-- TEXTE --
━━━━━━

Quelques-uns de vous ont rêvé que notre Dieu était une tête d'âne. Tacite est l'auteur de cette ridicule invention. Dans le cinquième livre de son histoire, où il parle de la guerre des Juifs, il remonte à l'origine de ce peuple. Après avoir dit sur leur origine, sur leur nom et leur religion tout ce qu'il lui plaît d'imaginer, il raconte que les Juifs, libres du joug de l'Egypte, ou, comme il le pense, chassés de ce pays, et traversant les vastes et arides déserts de l'Arabie, étaient près de mourir de soif lorsqu'ils aperçurent des ânes sauvages qui allaient boire, et qui leur découvrirent une source. Il ajoute que, par reconnaissance, ils consacrèrent une statue représentant un âne. De là on a conclu, j'imagine, que les Chrétiens, rapprochés par leur religion du culte judaïque, adoraient la même idole. Cependant ce même historien, si fertile en mensonges, rapporte dans la même histoire que Pompée, après s'être rendu maître de Jérusalem, entra dans le temple pour y surprendre ce qu'il y avait de plus secret dans la religion des Juifs, et qu'il n'y trouva aucun simulacre. Assurément, si celui-ci eût été un objet d'adoration pour les Juifs, il l'eussent placé dans le sanctuaire plutôt que partout ailleurs, puisqu'ils n'auraient point eu à redouter les regards des étrangers dans ce culte, vain et superstitieux. Il n'était permis qu'aux prêtres d'entrer dans le sanctuaire; le voile qui le séparait du reste du temple en dérobait la vue aux spectateurs. Pour vous, vous ne le nierez pas, vous adorez les chevaux et les bêtes de charge, avec leur déesse Epone. Voilà peut-être ce que vous trouvez à reprocher aux Chrétiens, c'est que parmi ces adorateurs de toutes sortes d'animaux, ils se bornent à adorer l'âne.

━━━━━━

-- EXTRAIT DE DONNÉES --
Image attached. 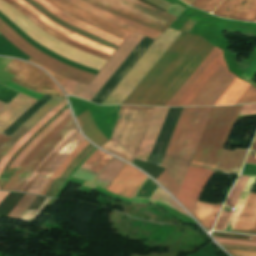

━━━━━━

-- CONSIGNES --
1. D'après le texte sur le culte de l'âne, qu'est-ce que Pompée trouva en entrant dans le temple de Jérusalem ?
2. Poursuivez le texte sur le culte de l'âne à partir de sa dernière phrase.

-- RÉPONSES --
1. Il n'y trouva aucun simulacre.

2.
Quant à ceux qui prétendent que nous adorons une croix, nous ne faisons que les imiter, s'il est vrai que nous invoquions du bois. Qu'importe ici la forme, si la matière est la même, et si cette matière est censée le corps d'un Dieu? Y a-t-il grande différence d'une croix à la Pallas athénienne, à la Cérès du Phare, qui s'élève comme une pièce de bois grossière, informe, sans figure? Tout poteau dressé en l'air est la moitié d'une croix; ainsi nous adorerions, nous, le Dieu tout entier. Nous avons dit plus haut que les ouvriers font prendre à vos dieux leur forme sur une croix; d'ailleurs, en adorant les Victoires, vous adorez les croix qui sont au milieu des trophées. Vos armées révèrent leurs enseignes, jurent par elles, les préfèrent même à tous les dieux. Ces images superbes sont la parure des croix, ces voiles, ces étoffes précieuses de vos drapeaux et de vos étendards servent à les enrichir. J'approuve votre délicatesse, vous n'avez pas voulu les adorer nues et sans ornement!
D'autres, avec plus de vraisemblance et de raison, s'imaginent que le soleil est notre Dieu. Ainsi, nous voilà rangés parmi les Perses, quoique nous n'adorions pas comme eux l'image du soleil peinte sur une toile ou représentée sur nos boucliers. Ce qui a fait naître ce soupçon, c'est sans doute parce que nous nous tournons vers l'orient pour prier. Mais ne voit-on pas la plupart d'entre vous tournés vers le soleil levant, affecter d'adorer le ciel et de remuer les lèvres? Si nous donnons à la joie le jour du soleil, c'est pour une raison tout autre que l'adoration du soleil. Nous célébrons le jour qui suit immédiatement celui de Saturne, que vous passez dans l'oisiveté et les festins, bien différemment des Juifs, dont vous ignorez les usages.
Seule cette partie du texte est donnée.